I do not access or store emails on Comcast.
All of my email addresses are stored on my iMac in the Address Book app.
No addresses are stored directly in my Comcast.net email account.
Over the past week, I have received numerous emails from people in my address book saying they have received email messages from me with a link in the body of the text.
Can anyone explain how this happened and what I need to do to correct the problem?
I use the mail app on my iMac, which is running OS 10.5.8. (I can no longer upgrade the operating system.)
All of my emails are downloaded from Comcast directly to my Mail app on iMac.
I do not access or store emails on Comcast.
All of my email addresses are stored on my iMac in the Address Book app.
No addresses are stored directly in my Comcast.net email account.
Over the past week, I have received numerous emails from people in my address book saying they have received email messages from me with a link in the body of the text.
Can anyone explain how this happened and what I need to do to correct the problem?

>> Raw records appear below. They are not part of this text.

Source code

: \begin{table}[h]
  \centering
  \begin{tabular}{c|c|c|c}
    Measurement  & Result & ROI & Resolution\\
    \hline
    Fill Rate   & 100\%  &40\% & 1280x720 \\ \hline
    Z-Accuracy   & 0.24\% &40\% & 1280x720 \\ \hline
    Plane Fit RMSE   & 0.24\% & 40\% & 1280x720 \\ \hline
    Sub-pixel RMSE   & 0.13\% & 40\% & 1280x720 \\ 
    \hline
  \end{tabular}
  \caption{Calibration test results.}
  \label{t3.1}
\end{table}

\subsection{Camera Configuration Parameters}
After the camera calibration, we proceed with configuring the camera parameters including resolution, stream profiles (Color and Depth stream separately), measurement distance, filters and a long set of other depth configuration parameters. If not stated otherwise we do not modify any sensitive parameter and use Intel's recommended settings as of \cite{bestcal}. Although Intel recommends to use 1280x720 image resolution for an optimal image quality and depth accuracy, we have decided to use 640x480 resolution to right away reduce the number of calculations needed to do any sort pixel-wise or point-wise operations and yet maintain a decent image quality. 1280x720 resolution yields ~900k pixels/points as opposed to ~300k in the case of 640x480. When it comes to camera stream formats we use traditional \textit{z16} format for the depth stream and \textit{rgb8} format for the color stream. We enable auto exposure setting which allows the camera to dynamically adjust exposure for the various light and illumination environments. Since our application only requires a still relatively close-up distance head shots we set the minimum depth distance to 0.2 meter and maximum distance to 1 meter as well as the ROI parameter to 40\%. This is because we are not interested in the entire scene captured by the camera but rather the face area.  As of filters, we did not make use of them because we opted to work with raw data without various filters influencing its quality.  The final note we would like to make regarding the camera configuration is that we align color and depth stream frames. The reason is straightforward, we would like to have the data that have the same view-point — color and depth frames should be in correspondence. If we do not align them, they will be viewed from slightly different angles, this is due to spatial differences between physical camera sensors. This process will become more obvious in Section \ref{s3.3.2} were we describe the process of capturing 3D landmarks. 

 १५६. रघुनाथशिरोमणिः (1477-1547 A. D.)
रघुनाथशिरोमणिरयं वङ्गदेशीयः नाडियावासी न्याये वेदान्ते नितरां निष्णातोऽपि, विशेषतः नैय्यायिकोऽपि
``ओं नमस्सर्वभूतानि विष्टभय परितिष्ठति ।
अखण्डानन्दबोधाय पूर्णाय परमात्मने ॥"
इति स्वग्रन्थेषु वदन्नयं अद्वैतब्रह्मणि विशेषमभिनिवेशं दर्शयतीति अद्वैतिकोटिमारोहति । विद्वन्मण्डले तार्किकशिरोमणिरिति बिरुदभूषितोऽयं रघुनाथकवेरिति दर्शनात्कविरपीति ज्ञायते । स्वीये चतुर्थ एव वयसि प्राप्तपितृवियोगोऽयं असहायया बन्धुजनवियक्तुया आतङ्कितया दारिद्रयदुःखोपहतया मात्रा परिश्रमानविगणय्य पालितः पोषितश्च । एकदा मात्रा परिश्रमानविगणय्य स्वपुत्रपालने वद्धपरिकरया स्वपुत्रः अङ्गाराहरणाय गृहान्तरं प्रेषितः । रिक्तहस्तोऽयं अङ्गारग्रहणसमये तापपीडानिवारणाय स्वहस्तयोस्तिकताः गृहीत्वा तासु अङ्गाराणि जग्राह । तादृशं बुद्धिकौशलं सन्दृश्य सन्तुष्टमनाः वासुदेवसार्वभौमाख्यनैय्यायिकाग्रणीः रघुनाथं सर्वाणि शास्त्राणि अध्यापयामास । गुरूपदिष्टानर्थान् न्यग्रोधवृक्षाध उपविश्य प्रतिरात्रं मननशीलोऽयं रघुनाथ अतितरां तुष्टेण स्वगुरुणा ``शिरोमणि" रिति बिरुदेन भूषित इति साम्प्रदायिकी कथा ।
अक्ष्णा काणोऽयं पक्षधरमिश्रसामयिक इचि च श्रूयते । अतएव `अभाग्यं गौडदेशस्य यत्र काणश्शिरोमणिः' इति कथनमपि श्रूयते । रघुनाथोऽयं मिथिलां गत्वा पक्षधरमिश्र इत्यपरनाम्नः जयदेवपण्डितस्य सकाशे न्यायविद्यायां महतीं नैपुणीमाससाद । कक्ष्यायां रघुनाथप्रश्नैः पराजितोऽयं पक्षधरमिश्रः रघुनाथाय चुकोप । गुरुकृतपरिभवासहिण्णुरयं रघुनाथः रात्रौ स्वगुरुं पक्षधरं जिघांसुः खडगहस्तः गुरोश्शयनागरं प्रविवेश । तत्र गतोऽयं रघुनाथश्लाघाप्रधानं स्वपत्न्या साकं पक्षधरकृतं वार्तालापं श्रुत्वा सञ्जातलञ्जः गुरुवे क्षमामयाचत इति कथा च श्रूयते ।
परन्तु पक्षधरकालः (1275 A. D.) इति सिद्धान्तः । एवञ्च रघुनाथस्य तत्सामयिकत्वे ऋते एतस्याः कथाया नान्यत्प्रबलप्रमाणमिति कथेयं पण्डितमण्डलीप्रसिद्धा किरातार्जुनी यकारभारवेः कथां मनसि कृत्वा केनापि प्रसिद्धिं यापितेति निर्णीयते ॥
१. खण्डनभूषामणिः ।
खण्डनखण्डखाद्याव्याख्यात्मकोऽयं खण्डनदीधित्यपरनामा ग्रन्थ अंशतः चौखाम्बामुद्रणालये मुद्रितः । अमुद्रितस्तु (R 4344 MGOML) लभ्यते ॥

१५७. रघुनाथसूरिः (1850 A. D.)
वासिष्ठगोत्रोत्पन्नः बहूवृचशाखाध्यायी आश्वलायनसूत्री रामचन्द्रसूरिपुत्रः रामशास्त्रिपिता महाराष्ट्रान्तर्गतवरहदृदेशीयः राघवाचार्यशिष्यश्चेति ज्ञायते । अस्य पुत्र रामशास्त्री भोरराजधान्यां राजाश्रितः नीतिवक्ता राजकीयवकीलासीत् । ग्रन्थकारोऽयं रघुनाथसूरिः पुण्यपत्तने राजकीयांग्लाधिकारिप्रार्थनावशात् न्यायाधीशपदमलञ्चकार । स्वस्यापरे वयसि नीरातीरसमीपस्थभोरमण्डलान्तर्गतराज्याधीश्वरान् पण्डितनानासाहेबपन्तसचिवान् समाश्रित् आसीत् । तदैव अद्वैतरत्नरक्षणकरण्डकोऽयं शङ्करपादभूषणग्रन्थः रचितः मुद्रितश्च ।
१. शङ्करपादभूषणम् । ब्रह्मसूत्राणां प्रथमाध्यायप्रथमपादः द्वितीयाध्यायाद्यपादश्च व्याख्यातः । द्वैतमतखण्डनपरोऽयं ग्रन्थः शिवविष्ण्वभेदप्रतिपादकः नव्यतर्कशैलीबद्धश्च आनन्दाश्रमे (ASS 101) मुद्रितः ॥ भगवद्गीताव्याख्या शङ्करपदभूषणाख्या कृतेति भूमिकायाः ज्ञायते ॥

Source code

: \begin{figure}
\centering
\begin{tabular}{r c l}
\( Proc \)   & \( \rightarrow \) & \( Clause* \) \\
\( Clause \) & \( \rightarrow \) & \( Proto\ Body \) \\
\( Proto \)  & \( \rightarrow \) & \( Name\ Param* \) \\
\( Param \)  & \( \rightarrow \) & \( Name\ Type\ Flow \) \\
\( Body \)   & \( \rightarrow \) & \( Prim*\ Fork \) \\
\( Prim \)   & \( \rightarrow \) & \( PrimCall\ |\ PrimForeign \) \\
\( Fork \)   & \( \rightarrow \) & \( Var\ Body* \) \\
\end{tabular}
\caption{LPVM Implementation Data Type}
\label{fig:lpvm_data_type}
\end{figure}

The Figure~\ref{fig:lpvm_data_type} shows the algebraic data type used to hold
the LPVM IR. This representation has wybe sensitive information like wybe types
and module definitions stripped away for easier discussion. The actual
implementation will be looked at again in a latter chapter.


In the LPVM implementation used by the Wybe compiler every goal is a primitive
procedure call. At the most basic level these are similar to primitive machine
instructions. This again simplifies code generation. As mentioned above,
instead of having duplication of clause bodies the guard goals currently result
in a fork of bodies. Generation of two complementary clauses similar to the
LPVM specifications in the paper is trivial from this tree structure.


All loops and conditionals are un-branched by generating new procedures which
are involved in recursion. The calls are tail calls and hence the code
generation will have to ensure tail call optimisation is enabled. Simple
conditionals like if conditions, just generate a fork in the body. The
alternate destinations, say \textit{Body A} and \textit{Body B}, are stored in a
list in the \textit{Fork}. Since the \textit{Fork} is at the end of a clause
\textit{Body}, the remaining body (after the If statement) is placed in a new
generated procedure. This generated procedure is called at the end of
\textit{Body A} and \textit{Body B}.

As a tip, the password for your email be should never be used elsewhere because it gets compromised it can cause a domino effect. If the hacker gets your email address and password for some site and the same credentials work for your email account the hacker can hit the "forgot my password" buttons on any site you used the email address and receive the password reset emails.
----------
I bet your comcast.net email account was hacked and Comcast does have a bunch of info in your account.
----------
I bet your comcast.net email account was hacked and Comcast does have a bunch of info in your account.
If Comcast email security is as bad as Yahoo's then it's probably their servers have been hacked (Yahoo's was a few times in the past).
Be careful where you use your device. They have software that others use in public that your MBPro thinks it is logging onto the internet but it is someone laptop recording every key stroke you make.
First step is to change your passwords.
Not really... Packet interception maybe, but not a key logger. And if it's going to someones laptop they'd also need to spoof the SSID (possibly the MAC address too) of of the real Wi-Fi and mask the real ones SSID broadcasting (not easy at all). You should read up on how theses things work before you post things like this.
An important thing to note that most people don't know:
Email can be sent from your email address without needing access from your account.
The way email is designed the "from" field can be set to anything. I could sent an email "from" your account without ever needing to log in, I just need to change the from field.
I'd check to see if these messages are in your sent folder. Someone could have covered their tracks and deleted them there too, but most times I see this no one got hacked. I get these emails all the time from my "friends", and all that happened was someone was sending out emails with a fake from address. No one's accounts or machines were hacked.
Email can be sent from your email address without needing access from your account.
The way email is designed the "from" field can be set to anything. I could sent an email "from" your account without ever needing to log in, I just need to change the from field.
I'd check to see if these messages are in your sent folder. Someone could have covered their tracks and deleted them there too, but most times I see this no one got hacked. I get these emails all the time from my "friends", and all that happened was someone was sending out emails with a fake from address. No one's accounts or machines were hacked.
So that would explain why my mom complained to me that my gmail with 2-step verification was hacked and sending spam to her yahoo email? I thought it wasn't me!
Yep, here's an article on this:
http://en.wikipedia.org/wiki/Email_spoofing
I'm guessing that no one in this thread was probably actually hacked.